__Consignes__
a: Indiquez si chacun des énoncés suivants concorde avec le texte consacré à Dominique Dussidour, en répondant par oui ou par non et en citant les mots décisifs du texte. (i) Dominique Dussidour est décédée le 17 avril 2019. (ii) La lecture d’extraits de Sade romancier a eu lieu dans une librairie du boulevard Saint-Germain. (iii) La trilogie DONT ACTES a représenté quatorze années de travail.
b: Poursuivez le texte consacré à Dominique Dussidour au-delà de sa dernière phrase.

──────── Texte retenu

Dominique Dussidour s’est éteinte le 17 avril 2019. Ce jour-là, nous avons lu, Cécile Wajsbrot et moi, comme entendu quelques semaines plus tôt avec Dominique, des extraits de son Sade romancier dans une librairie du boulevard Raspail, à Paris. Deux heures auparavant nous avions appris son décès.

Avant de commencer un travail d’ampleur il fallait qu’elle ait tout rangé. Avant l’écriture de ce qui serait La Nuit de Gigi, dans son deux-pièces, au dernier étage d’un de ces immeubles en briques de l’entre deux guerres, les HBM, les habitations à bon marché de la ceinture de Paris, de sa fenêtre elle voyait la tour Eiffel, elle avait complètement réinstallé sa bibliothèque, beaucoup des fictions annotées, de grands rayons de ses auteurs étudiés entièrement, Virginia Woolf, Pierre Guyotat, Yves Navarre, William Faulkner – qui vient aimablement discuter avec l’autrice dans un chapitre du Risque de l’histoire, « Engendrement des récits, couloirs obscurs », – tout Sade – et pour saisir comment elle lisait il faut regarder le dossier d’écriture de son Sade sur remue.net.
Il fallait faire le vide avant d’entrer dans l’inconnu. « Il s’agit que ce qui entoure cède la place à l’espace du roman en cours. À son texte et à ses images à lui. Pas seulement. C’est aussi son corps qu’il faut vider. De ses pensées de soi et sur soi, sur le monde, sur soi dans le monde ; sur ce qu’on fait et pourquoi et comment ; sur le romanesque et la littérature. Court-circuiter les savoirs, les identités, les affects. Couper les fils. Il est possible alors qu’on arrive à visualiser la zone située aux deux tiers supérieurs de la nuque qui vous fera redresser le crâne et présenter un front buté, à partir de quoi on commencera à écrire [1]. »
Entre les romans de la trilogie DONT ACTES, un des sommets de son art, de 1993 à 2007 quatorze années de travail, elle écrivit un récit : Les Matins bleus, autour de la mort de sa mère, les parentés, la vie passée de mère à filles ; un essai biographique : Si c’est l’enfer qu’il voit – dans l’atelier d’Edvard Munch, être dans la main, bras, corps entier qui trace, qui étale la couleur, qui fend la matière jusqu’à la toile, être l’œil qui établit l’existence dans les verticales, se connaître soi-même comme narratrice et comme femme d’images.

────────────────
──────── Données

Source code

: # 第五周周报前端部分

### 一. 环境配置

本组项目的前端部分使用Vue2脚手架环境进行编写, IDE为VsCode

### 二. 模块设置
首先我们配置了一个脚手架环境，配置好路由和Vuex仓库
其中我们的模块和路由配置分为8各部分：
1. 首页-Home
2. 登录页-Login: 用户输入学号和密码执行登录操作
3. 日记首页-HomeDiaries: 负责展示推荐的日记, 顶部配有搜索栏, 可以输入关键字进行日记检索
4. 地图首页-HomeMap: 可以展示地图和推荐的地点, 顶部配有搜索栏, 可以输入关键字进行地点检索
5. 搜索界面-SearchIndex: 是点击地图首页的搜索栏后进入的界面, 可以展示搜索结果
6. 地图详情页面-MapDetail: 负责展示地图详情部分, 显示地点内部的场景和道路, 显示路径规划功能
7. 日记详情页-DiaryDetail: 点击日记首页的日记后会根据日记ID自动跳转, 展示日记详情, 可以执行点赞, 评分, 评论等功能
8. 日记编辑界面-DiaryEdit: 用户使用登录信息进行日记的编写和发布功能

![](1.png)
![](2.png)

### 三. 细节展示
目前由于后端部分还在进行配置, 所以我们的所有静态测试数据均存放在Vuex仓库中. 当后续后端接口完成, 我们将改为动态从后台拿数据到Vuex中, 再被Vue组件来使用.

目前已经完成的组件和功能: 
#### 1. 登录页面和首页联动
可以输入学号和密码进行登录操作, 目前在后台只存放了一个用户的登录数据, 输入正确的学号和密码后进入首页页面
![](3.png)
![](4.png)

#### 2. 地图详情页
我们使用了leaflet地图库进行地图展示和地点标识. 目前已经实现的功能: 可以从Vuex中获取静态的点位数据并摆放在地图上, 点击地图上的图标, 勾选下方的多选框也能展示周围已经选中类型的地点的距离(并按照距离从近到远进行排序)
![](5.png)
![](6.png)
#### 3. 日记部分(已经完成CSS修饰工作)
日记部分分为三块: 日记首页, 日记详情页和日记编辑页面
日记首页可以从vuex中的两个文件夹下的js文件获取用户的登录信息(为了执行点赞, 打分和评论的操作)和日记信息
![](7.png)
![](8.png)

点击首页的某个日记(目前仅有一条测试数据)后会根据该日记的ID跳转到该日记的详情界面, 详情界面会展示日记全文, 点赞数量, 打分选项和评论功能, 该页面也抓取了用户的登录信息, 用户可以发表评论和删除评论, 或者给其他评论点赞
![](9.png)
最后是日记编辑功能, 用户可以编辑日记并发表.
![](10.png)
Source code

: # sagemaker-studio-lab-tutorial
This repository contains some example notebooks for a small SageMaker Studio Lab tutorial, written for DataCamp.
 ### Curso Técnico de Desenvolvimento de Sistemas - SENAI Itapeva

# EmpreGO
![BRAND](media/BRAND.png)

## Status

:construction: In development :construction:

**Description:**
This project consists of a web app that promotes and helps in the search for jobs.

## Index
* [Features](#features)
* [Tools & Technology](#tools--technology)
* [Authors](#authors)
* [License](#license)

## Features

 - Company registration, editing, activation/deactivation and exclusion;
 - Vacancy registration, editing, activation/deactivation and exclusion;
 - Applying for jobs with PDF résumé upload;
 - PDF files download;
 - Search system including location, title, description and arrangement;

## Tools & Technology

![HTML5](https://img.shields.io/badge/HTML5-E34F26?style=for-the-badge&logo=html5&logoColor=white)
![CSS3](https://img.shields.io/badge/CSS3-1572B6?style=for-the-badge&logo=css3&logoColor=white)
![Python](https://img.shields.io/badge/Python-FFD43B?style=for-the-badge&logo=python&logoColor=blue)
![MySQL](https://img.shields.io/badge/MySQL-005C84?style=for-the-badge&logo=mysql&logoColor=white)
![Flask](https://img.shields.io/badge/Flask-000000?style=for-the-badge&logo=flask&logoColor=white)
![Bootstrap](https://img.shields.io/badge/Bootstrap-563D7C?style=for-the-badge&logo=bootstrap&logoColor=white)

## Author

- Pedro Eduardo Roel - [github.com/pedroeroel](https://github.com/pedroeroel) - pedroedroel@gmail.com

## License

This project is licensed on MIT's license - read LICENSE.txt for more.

────────────────

__Réponses par consigne__
a:
(i) Oui : « Dominique Dussidour s’est éteinte le 17 avril 2019. »
(ii) Non : « dans une librairie du boulevard Raspail, à Paris »
(iii) Oui : « de 1993 à 2007 quatorze années de travail »

b:
Avant La Nuit de Gigi il y eut aussi S.L.E., récits d’Algérie. L’Algérie, elle y travailla comme institutrice, elle y vécut accueillie par sa belle-famille. Portrait affectueux de « Ma belle-mère qui était analphabète », enthousiaste et familier de l’oncle contrôleur des chemins de fer qui rêve en vrai rouler dans les airs jusqu’à Paris.
Ces livres, de non-fiction, à chaque fois un décalage, une ressource.
Et elle écrivit les nouvelles de Flora et les sept garçons, à toute vitesse. Des histoires de jeunes femmes, de jeunes filles qui s’évadent, qui se sauvent. Léa, fille de Cronos, le dieu qui mange ses enfants, « monte dans un taxi, puis, gare de Lyon, dans un TGV... » ; elle disparaît. Cette vitesse c’est celle de l’allégresse, de l’énergie, de l’insolence, de l’urgence d’être libres. Mais si l’une de ces enfants, jeune filles, jeunes femmes qui se sauvent finalement sombrent, disparaissent, pourquoi, comment cela est-il arrivé ? que se passe-t-il pour ceux qui restent ?
Enfin, avant ce qui allait être son dernier roman, elle avait écrit son Sade. Il le fallait. La lecture des 120 journées, très tôt dans vie d’écrivaine, fut un choc : comment est-il possible d’inventer quelque chose de ce genre ? Qu’est-ce que la fiction ? Répondre à ces questions c’était explorer ses propres raisons d’écrire. Cet ultime essai biographique répondait à un de ses premiers livres, Journal de Constance : femme du duc et fille de Durcet. L’intelligence de ce qu’elle appelait « la forêt des romanesques contraintes » fut l’affaire de sa vie.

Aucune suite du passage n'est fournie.